- Document section -
□ □ □ □ □

1 year old Golden - strange story

519vx

Member
I have two goldens, one that is 6 and one that just turned 1 year old. I've spent a lot of time working with the young one with quail, chukar, and pheasants. About a week ago, I had the young one out on her first hunt by herself (without the experienced 6 year old along). The young one did well, stayed close, listened, and finally as we were headed back to the truck, scented a bird, worked it several minutes and put it up for me. I was elated.

I've since hunted her with the 6 year old several times. When they hunt together, the young one follows the older one very closely often running right into her. I've shot several birds with the two of them together but want the younger one to hunt more on her own. So I took the younger one yesterday by herself. Just a few minutes into the hunt, she puts up a bird, I take one shot and wing it. It coasts a little ways and goes down in some tall weeds. I tell her "Get 'em" and "fetch em up". She runs over by me and jumps up on me. Like she was scared. I set her down and tell her to "find 'em" (all three phrases we practiced with in training) and she jumps on me again.

I walk over to where the bird went down, took a few steps and it flushes again but only flies 6 - 8 feet (busted wing) and lands again in the grass. The pup sees it, I tell her "find em" and she jumps on me again. No interest and wont even try to find the bird.

Frustrated, I take her back to the truck, we drive home and I get the older dog and we go back to the same area (I hate the thought of losing a bird). I let both out of the truck and like normal, the older dog hunts while the young one follows and bumps into her. Older one got on the bird scent and tracked it probably 200 yards to where it went on some other property I didn't have permission to hunt on.

So....what's with my young one? Had confidence a week ago, and none yesterday by herself but seemed fine when with the older dog in the field.

Any thoughts would be appreciated.
 
When I've had a younger dog and an older dog I've found that the younger dog always did better when alone. Less distraction I guess, and no relying on the older one. Why all of a sudden your young dog had no interest in going after a wounded bird is strange. Hopefully it was just a one time thing. Sometimes hard to tell what's going through their mind, especially a young inexperienced dog. I'd just get her back on more birds and hopefully she will work herself out of it. Good luck.
 
I agree with George...lots of bird opportunities and patience. If a rooster raked the dog with spurs, i can understand a reluctance to retrieve, although that usually doesn't deter a strong prey drive.

Good luck and let us know how the dog progresses.

Jon
 
yeah I would think she either got a spur or beak
keep a whole dead pheasant to work her confidence back up

I have two Goldens as well !!
 
Last weekend I was out hunting and Mojo and some coyotes started making some noise (at 8 in the morning) but Mojo basically quit hunting and came up trying to jump up on me. It took a good 30 minutes before he got all of his confidence back and was out hunting at full speed.
My point is simply that there could be so many things messing her up. A second experience might be completely different.

□ □ □ □ □

- Records -
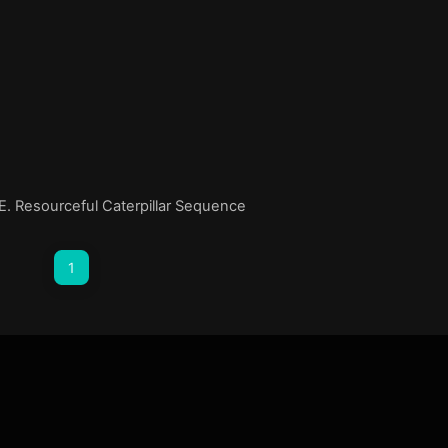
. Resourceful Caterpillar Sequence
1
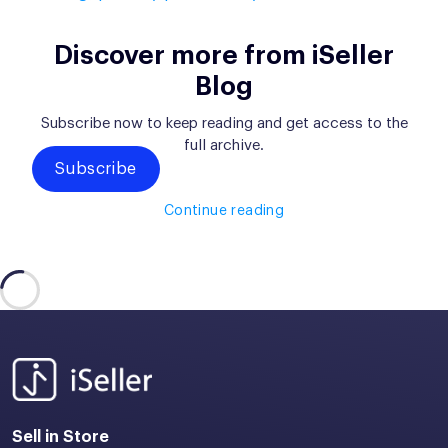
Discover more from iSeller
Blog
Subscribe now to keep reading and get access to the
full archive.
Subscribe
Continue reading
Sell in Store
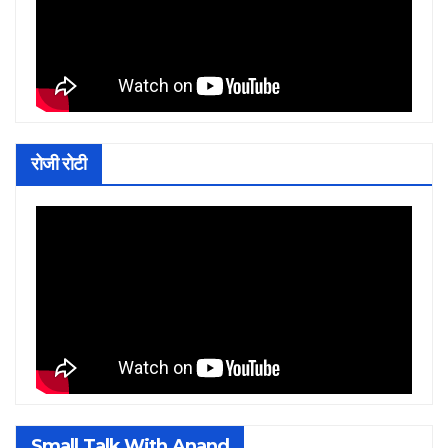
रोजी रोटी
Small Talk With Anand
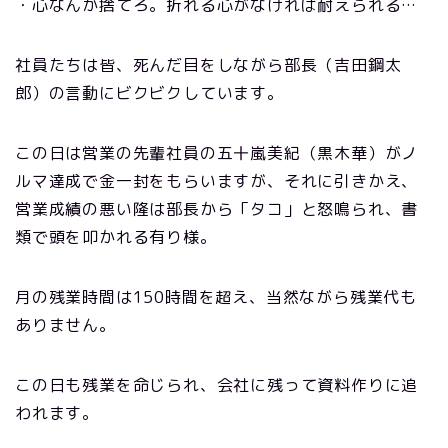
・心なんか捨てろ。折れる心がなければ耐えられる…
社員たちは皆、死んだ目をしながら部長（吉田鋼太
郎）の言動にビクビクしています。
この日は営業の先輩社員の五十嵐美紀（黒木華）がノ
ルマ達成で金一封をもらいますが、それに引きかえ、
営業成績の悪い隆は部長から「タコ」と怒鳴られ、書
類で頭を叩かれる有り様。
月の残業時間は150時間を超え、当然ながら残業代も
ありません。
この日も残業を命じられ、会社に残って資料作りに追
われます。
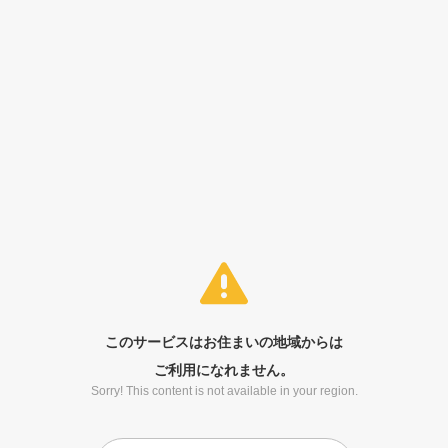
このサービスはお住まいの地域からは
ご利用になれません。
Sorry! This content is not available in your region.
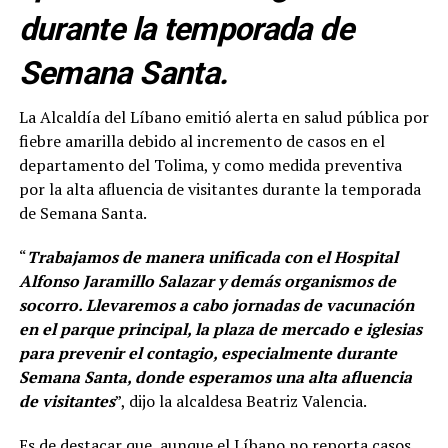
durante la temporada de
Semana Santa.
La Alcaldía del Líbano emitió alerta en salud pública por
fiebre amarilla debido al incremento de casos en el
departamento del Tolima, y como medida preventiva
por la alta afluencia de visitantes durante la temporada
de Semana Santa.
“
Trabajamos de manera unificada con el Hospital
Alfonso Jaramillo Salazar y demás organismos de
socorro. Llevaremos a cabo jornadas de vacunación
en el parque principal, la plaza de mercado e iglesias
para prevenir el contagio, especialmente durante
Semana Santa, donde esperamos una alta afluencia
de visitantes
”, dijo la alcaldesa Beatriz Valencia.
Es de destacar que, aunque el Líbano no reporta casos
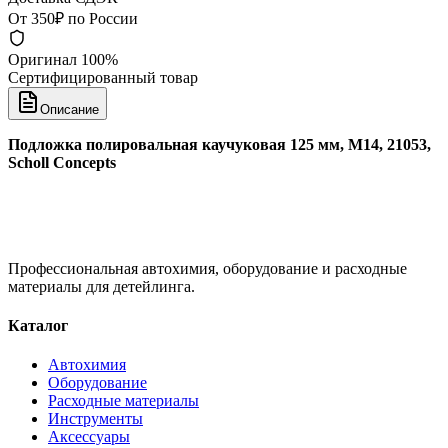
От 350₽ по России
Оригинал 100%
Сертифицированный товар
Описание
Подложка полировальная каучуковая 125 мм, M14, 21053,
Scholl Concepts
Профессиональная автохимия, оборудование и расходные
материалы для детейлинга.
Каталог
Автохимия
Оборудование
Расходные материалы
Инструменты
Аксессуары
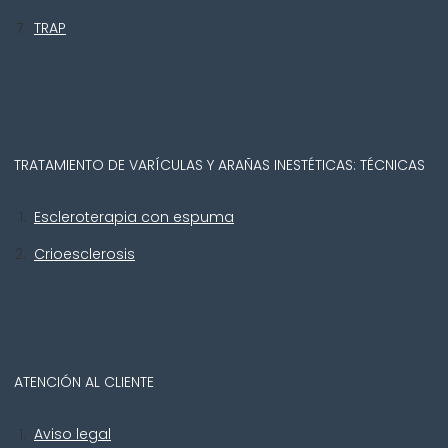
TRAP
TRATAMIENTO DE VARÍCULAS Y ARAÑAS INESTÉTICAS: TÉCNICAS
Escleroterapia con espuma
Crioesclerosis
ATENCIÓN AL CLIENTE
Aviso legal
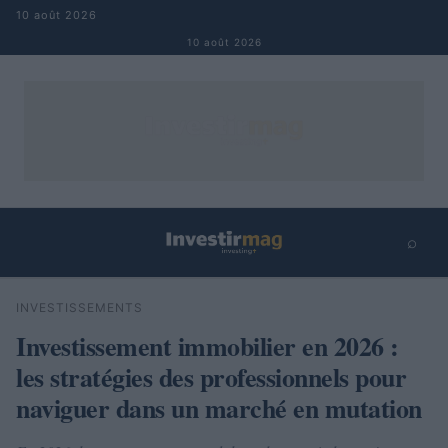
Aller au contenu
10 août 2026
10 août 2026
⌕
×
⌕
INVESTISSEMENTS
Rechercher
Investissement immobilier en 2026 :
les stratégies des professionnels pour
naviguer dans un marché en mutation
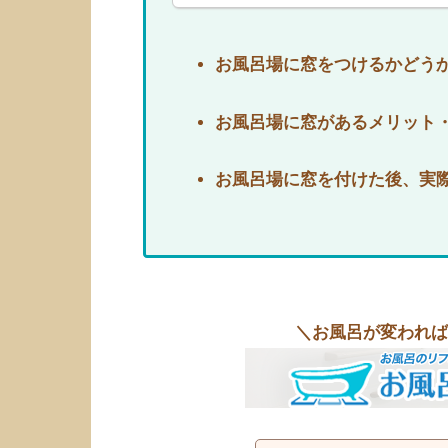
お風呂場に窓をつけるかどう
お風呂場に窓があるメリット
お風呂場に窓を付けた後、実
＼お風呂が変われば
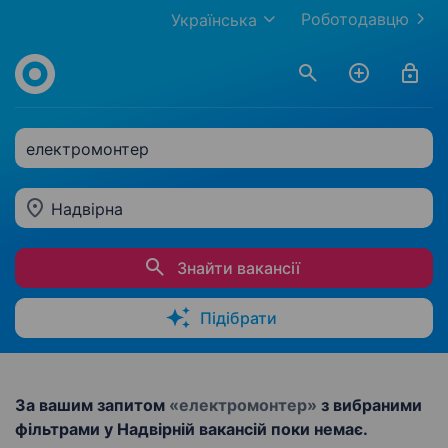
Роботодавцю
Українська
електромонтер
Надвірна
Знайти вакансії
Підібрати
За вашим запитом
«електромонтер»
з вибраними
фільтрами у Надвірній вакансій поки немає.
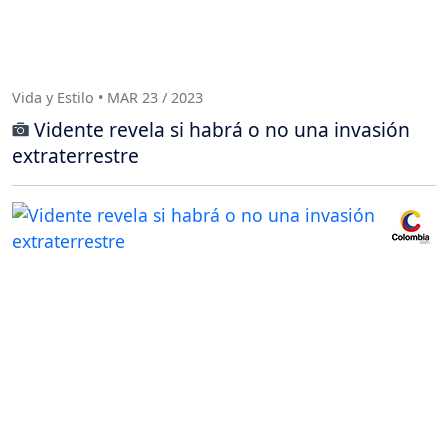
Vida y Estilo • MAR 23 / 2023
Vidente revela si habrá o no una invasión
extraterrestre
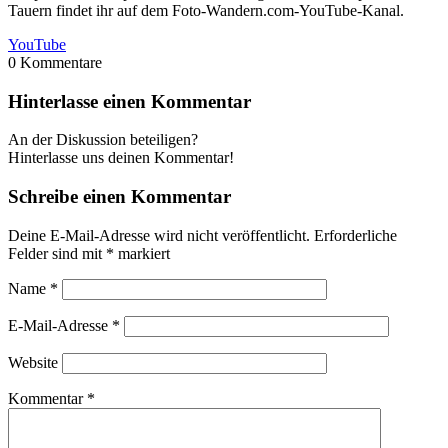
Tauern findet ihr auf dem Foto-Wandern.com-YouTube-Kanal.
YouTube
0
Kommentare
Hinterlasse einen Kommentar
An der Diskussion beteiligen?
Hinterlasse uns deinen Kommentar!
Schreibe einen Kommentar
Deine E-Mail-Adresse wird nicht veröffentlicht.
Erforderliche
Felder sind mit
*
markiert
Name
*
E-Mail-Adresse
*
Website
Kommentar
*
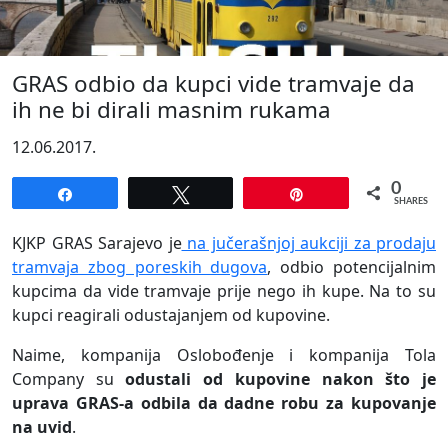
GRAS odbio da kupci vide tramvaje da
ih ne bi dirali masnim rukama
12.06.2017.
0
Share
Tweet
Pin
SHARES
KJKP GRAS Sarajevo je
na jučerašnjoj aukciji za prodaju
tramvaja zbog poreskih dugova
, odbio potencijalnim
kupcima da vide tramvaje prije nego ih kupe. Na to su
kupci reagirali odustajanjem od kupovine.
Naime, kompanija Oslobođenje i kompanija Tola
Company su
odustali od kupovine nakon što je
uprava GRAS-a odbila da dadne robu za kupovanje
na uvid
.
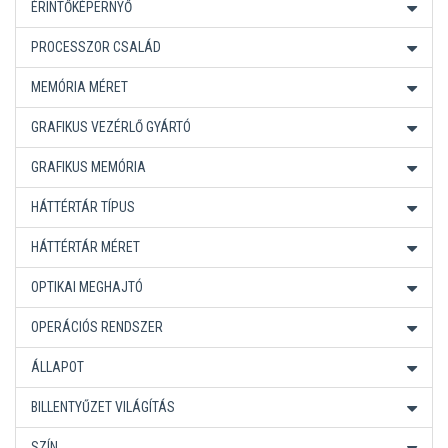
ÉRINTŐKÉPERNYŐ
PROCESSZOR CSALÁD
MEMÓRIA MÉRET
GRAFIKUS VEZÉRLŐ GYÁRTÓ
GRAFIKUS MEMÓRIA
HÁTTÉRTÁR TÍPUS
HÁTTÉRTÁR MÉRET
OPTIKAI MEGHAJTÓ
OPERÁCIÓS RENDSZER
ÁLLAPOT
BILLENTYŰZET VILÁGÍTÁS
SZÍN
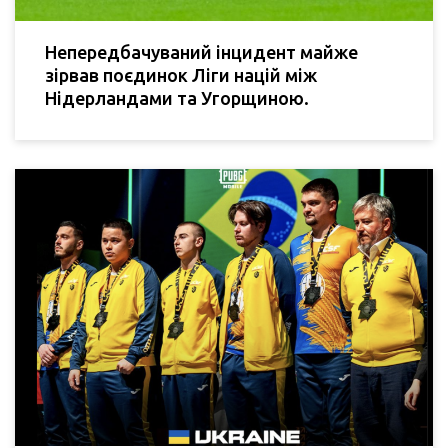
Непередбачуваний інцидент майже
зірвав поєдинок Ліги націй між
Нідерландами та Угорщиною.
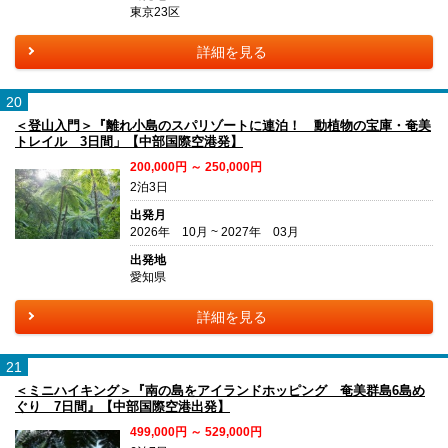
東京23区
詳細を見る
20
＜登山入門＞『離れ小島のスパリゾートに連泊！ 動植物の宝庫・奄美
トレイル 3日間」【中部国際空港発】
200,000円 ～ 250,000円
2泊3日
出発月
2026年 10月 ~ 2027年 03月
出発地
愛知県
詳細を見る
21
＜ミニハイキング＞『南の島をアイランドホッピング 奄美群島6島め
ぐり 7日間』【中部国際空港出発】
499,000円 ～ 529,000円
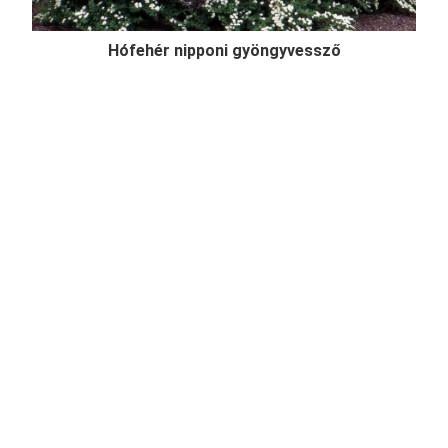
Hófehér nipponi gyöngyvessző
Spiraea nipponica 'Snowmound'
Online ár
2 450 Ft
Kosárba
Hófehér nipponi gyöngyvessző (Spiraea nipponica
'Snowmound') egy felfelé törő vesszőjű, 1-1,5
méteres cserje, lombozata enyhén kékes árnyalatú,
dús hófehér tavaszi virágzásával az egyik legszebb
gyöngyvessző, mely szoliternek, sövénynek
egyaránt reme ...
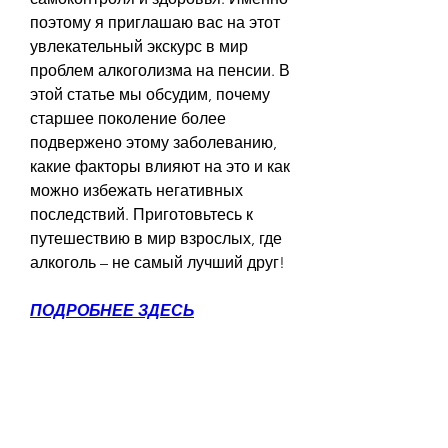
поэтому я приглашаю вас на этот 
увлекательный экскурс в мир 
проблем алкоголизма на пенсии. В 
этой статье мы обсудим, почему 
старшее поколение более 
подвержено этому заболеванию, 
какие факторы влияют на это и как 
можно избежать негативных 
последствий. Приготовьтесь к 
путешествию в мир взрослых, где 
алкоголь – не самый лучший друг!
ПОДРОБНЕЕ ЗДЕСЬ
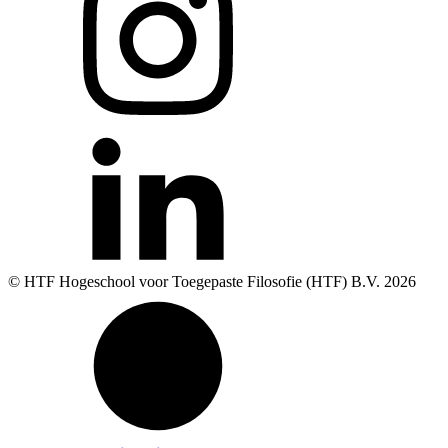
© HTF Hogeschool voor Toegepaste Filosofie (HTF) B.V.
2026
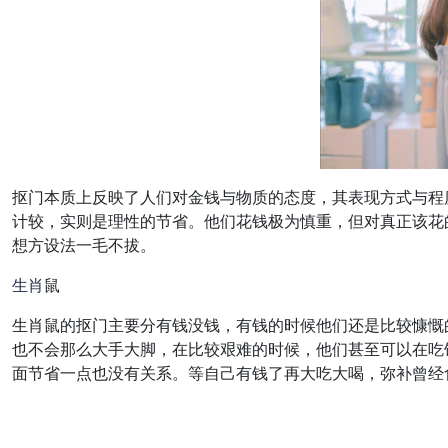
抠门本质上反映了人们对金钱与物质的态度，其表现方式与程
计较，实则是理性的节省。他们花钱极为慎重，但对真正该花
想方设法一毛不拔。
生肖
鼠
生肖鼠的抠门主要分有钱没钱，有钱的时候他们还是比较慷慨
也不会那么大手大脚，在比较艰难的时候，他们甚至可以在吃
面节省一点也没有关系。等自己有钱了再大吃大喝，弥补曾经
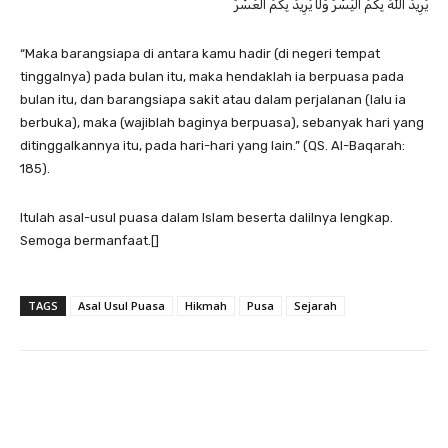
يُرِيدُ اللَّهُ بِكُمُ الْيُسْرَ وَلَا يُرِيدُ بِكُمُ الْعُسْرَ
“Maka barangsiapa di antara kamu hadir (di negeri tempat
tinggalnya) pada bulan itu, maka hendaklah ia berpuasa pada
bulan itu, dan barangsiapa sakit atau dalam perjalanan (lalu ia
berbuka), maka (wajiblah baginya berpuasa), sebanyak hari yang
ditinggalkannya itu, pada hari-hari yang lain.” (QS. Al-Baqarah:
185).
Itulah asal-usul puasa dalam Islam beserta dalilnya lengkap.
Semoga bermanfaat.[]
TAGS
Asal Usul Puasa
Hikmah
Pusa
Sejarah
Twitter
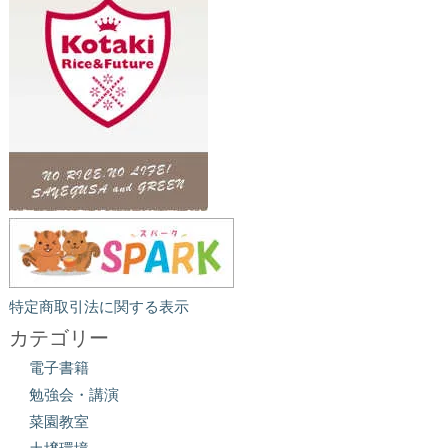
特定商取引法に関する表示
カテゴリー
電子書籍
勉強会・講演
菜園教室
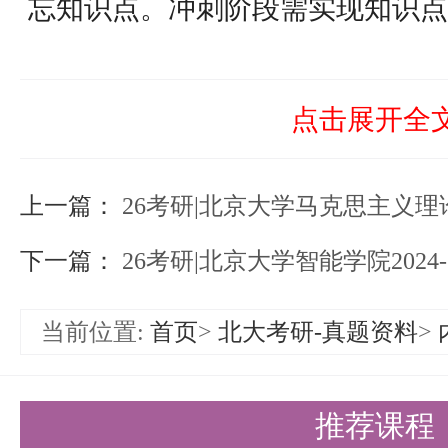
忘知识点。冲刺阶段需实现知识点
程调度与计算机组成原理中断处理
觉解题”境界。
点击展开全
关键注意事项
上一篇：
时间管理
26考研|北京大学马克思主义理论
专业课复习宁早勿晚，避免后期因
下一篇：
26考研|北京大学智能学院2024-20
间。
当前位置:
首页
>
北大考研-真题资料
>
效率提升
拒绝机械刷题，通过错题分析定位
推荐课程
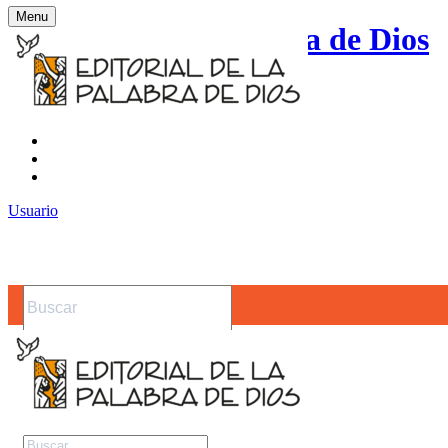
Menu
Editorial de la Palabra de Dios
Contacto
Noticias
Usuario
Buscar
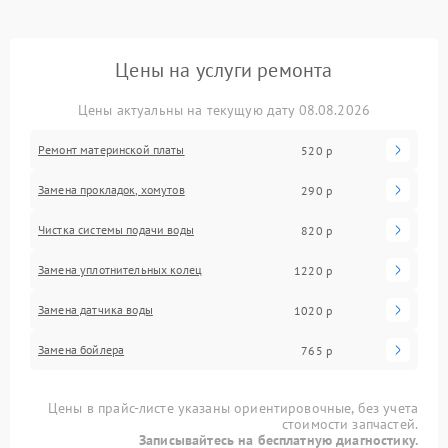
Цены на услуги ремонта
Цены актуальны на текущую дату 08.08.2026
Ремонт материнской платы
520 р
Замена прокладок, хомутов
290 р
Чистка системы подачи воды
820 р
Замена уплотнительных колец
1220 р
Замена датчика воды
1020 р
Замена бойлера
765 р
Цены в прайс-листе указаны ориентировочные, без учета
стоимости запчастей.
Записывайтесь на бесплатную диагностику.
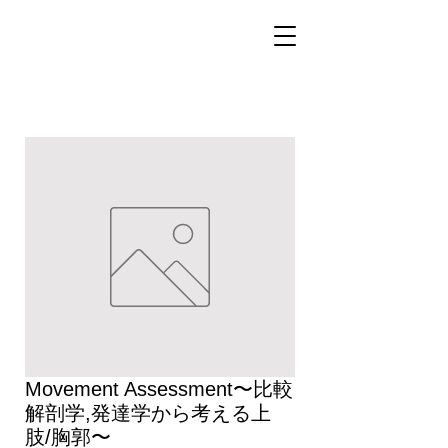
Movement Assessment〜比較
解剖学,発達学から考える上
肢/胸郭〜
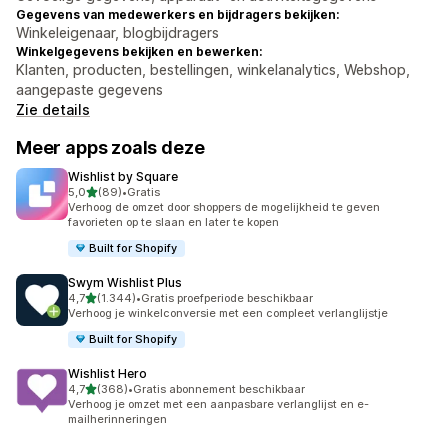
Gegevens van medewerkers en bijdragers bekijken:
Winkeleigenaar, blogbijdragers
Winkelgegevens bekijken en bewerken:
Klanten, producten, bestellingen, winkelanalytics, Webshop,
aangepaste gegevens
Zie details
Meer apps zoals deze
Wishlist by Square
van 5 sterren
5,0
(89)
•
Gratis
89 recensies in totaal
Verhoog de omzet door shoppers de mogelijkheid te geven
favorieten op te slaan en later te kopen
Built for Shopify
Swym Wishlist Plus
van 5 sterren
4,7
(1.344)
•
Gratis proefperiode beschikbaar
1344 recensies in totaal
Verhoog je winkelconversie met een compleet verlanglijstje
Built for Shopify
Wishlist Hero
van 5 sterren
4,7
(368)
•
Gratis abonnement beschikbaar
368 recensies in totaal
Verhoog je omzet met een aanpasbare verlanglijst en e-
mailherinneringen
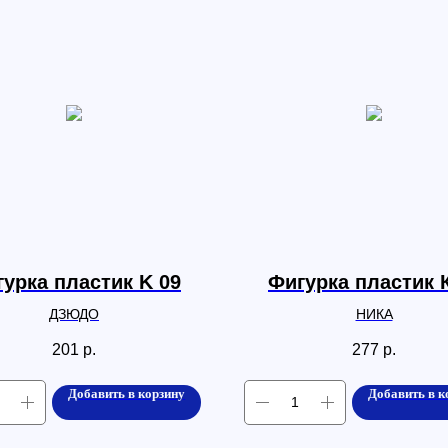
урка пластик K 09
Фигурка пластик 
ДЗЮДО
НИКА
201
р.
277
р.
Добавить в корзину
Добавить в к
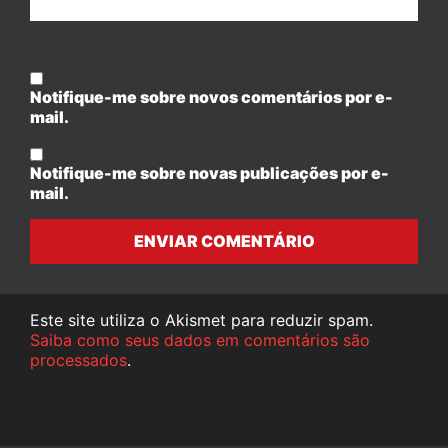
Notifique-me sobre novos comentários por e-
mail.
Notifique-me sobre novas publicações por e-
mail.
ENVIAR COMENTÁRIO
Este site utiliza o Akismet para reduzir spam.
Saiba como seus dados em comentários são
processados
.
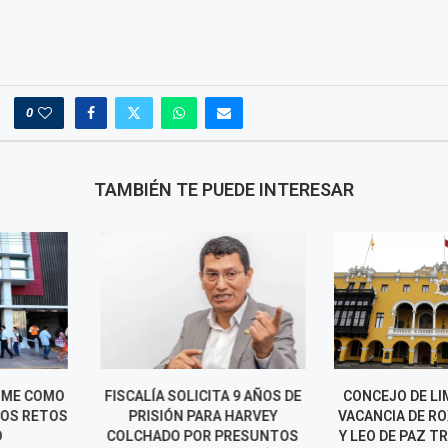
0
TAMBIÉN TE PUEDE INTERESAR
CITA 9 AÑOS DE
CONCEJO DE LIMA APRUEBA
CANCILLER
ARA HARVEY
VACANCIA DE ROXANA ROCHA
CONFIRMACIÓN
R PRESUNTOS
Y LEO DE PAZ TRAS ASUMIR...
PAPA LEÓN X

□ □ □ □ □

- Instructions for the task -
From the thread above about the young Golden on her first hunts, output everything from "When I've had" down to "Goldens as well !!", copied word for word.

- Expected output -
When I've had a younger dog and an older dog I've found that the younger dog always did better when alone. Less distraction I guess, and no relying on the older one. Why all of a sudden your young dog had no interest in going after a wounded bird is strange. Hopefully it was just a one time thing. Sometimes hard to tell what's going through their mind, especially a young inexperienced dog. I'd just get her back on more birds and hopefully she will work herself out of it. Good luck.
 
I agree with George...lots of bird opportunities and patience. If a rooster raked the dog with spurs, i can understand a reluctance to retrieve, although that usually doesn't deter a strong prey drive.

Good luck and let us know how the dog progresses.

Jon
 
yeah I would think she either got a spur or beak
keep a whole dead pheasant to work her confidence back up

I have two Goldens as well !!